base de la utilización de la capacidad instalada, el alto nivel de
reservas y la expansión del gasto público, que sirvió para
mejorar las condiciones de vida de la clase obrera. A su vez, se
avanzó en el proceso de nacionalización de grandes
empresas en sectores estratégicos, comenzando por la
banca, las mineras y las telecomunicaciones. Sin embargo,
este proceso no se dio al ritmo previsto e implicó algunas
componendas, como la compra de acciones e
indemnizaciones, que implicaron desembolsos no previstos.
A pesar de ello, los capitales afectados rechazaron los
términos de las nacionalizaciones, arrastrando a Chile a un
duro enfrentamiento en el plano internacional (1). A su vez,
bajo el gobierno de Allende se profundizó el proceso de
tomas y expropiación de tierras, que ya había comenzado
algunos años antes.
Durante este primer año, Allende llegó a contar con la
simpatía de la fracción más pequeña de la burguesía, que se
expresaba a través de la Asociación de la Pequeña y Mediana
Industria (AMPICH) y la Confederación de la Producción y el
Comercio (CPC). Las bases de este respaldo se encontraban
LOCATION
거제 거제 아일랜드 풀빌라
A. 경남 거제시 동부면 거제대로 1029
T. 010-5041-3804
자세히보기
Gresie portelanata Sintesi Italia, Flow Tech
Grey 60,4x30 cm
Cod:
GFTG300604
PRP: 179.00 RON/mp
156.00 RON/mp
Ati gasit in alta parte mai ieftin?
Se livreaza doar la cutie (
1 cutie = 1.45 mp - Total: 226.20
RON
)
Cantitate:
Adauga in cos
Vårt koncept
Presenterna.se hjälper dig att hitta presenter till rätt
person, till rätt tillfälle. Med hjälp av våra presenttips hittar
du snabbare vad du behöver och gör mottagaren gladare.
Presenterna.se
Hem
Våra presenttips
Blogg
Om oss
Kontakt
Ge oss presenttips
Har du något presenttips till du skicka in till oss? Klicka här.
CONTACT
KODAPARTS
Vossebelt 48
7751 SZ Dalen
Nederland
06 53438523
--------
◆ Task statement ◆
Every line of the listing that holds "proceso" should be found and copied.

◆ Reply to the exercise ◆
avanzó en el proceso de nacionalización de grandes
este proceso no se dio al ritmo previsto e implicó algunas
bajo el gobierno de Allende se profundizó el proceso de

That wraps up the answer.